Observation data (J2000 epoch)
- Constellation: Coma Berenices
- Right ascension: 12^{h} 25^{m} 51.2^{s}
- Declination: 27° 33′ 42″
- Redshift: 0.002505
- Heliocentric radial velocity: 751 km/s
- Distance: 46 Mly (14.2 Mpc)
- Group or cluster: Coma I (NGC 4274 subgroup)
- Apparent magnitude (V): 12.7

Characteristics
- Type: SABd
- Size: ~38,700 ly (11.86 kpc) (estimated)
- Apparent size (V): 3.2 x 3.0

Other designations
- UGC 07521, PGC 040600, MCG +05-29-083

= NGC 4393 =

Galaxy in the constellation of Coma Berenices

NGC 4393 is a spiral galaxy about 46 million light-years away in the constellation Coma Berenices. It was discovered by astronomer William Herschel on April 11, 1785. It is a member of the NGC 4274 Group, which is part of the Coma I Group or Cloud.

==Physical characteristics==
NGC 4393 is a flocculent spiral galaxy, with chaotic, fragmented and unsymmetric arms. IC 3329, an HII region in NGC 4393, was discovered by astronomer Max Wolf on March 23, 1903. It was described as "very faint, small, irregular figure, attached to (NGC) 4393".

■ Recorded information ■
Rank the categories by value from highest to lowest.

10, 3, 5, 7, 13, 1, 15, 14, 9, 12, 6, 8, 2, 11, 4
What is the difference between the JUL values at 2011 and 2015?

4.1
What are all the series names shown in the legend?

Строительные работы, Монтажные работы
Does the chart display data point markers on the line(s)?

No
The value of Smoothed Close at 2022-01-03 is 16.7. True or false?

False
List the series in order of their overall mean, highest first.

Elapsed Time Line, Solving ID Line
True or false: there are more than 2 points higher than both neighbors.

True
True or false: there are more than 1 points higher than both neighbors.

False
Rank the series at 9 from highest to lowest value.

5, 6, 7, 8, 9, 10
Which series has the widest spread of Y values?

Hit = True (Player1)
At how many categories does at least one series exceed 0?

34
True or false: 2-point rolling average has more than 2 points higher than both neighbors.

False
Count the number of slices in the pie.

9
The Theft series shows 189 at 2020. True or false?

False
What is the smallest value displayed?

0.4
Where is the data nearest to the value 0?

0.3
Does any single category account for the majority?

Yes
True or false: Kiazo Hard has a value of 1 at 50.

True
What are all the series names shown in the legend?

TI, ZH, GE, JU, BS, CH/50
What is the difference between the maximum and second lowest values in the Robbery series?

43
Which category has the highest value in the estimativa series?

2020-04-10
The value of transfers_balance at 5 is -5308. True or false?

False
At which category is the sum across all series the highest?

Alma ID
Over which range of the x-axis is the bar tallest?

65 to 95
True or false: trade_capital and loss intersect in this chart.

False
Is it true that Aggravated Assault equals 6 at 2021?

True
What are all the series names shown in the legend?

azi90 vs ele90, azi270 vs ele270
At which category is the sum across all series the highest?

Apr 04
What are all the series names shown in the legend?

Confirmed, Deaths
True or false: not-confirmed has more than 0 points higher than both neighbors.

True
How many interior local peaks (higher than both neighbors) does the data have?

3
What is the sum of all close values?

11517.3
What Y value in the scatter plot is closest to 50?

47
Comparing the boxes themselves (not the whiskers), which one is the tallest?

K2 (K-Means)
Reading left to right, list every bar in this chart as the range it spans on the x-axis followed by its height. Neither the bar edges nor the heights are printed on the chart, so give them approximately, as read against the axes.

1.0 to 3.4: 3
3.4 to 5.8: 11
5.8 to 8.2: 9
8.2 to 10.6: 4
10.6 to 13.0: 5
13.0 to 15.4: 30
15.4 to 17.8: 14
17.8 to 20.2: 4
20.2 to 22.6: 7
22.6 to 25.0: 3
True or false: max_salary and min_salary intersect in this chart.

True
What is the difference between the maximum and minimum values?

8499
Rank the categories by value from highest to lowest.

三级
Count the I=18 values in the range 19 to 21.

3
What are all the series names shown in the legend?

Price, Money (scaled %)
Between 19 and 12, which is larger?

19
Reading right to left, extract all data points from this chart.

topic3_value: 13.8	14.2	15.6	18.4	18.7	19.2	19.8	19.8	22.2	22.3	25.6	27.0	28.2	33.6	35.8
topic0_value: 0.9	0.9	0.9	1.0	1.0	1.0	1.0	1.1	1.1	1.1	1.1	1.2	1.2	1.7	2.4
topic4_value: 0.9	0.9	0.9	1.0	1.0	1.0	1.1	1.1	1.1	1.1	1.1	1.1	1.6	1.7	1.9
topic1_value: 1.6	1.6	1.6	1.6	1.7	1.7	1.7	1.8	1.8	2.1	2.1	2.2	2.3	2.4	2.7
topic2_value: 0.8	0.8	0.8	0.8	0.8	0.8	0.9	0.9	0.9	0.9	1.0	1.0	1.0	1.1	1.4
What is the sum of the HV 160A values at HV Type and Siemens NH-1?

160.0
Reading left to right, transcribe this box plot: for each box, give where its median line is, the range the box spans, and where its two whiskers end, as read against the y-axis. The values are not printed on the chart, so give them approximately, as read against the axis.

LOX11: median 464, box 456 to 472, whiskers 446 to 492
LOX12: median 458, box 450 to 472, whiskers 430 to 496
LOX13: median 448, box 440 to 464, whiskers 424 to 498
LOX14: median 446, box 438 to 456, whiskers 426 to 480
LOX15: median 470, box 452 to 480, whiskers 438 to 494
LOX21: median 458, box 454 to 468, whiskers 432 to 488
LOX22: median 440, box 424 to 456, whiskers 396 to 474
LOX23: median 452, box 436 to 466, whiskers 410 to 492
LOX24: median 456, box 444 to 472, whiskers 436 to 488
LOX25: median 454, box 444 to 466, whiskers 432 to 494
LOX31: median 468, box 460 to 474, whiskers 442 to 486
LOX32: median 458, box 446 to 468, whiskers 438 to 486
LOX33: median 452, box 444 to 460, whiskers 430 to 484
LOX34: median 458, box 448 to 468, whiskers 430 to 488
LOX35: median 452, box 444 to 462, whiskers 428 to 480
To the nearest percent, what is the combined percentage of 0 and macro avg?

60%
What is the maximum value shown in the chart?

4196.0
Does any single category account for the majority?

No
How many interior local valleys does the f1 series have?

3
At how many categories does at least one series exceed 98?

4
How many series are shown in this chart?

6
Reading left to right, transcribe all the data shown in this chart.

■ Task to complete ■
Continue the article on the galaxy NGC 4393 from where it stops.

■ Response for this exercise ■
NGC 4393 hosts a pseudo-bulge, a type of galactic bulge which is more similar to a spiral galaxy in that it has one or more characteristics of disk galaxies. These include having flatter shapes than those of classical bulges, large ratios of ordered motions of stars rather than random motions of stars, small velocity dispersions of stars with respect to the Faber-Jackson correlation between velocity dispersion and bulge luminosity, a spiral structure or nuclear bar in the bulge part of the light profile, nearly exponential brightness profiles, and starbursts.

==Nuclear Star Cluster==
The central region of NGC 4393 is host to a nuclear star cluster with a mass of 0.4048 ± 0.0819 million M_{☉}, and a diameter of ~4.8 pc.